Added Kan, “The third straight week of declining purchase activity is a sign that rising home prices and tight supply are constraining home sales – especially in the lower price tiers. Purchase applications were still above last year’s pandemic-impacted low point, but fell behind the level of activity seen the same week in 2019.”
The refinance share of mortgage activity decreased to 59.2 percent of total applications from 60.3 percent the previous week. The adjustable-rate mortgage (ARM) share of activity decreased to 3.6 percent of total applications.
The FHA share of total applications increased to 10.8 percent from 10.2 percent the week prior. The VA share of total applications decreased to 12.1 percent from 13.8 percent the week prior. The USDA share of total applications decreased to 0.4 percent from 0.5 percent the week prior.
The average contract interest rate for 30-year fixed-rate mortgages with conforming loan balances ($548,250 or less) decreased to 3.27 percent from 3.36 percent, with points decreasing to 0.33 from 0.43 (including the origination fee) for 80 percent loan-to-value ratio (LTV) loans. The effective rate decreased from last week.
The average contract interest rate for 30-year fixed-rate mortgages with jumbo loan balances (greater than $548,250) decreased to 3.35 percent from 3.41 percent, with points decreasing to 0.34 from 0.41 (including the origination fee) for 80 percent LTV loans. The effective rate decreased from last week.

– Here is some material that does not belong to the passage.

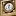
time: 12:26
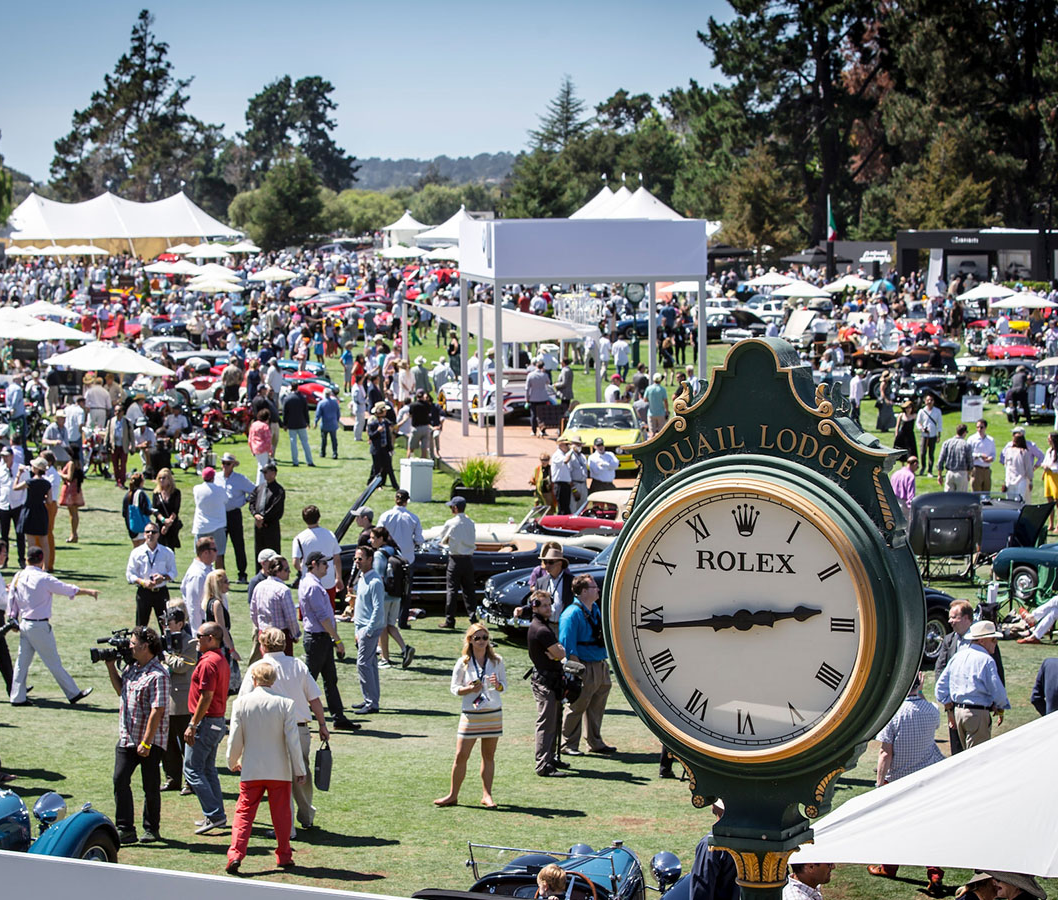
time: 2:43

The average contract interest rate for 30-year fixed-rate mortgages backed by the FHA decreased to 3.24 percent from 3.36 percent, with points increasing to 0.40 from 0.36 (including the origination fee) for 80 percent LTV loans. The effective rate decreased from last week.
The average contract interest rate for 15-year fixed-rate mortgages decreased to 2.67 percent from 2.74 percent, with points increasing to 0.44 from 0.32 (including the origination fee) for 80 percent LTV loans. The effective rate decreased from last week.
The average contract interest rate for 5/1 ARMs decreased to 2.60 percent from 2.92 percent, with points decreasing to 0.37 from 0.46 (including the origination fee) for 80 percent LTV loans. The effective rate decreased from last week.
The survey covers over 75 percent of all U.S. retail residential mortgage applications, and has been conducted weekly since 1990. Respondents include mortgage bankers, commercial banks and thrifts. Base period and value for all indexes is March 16, 1990=100.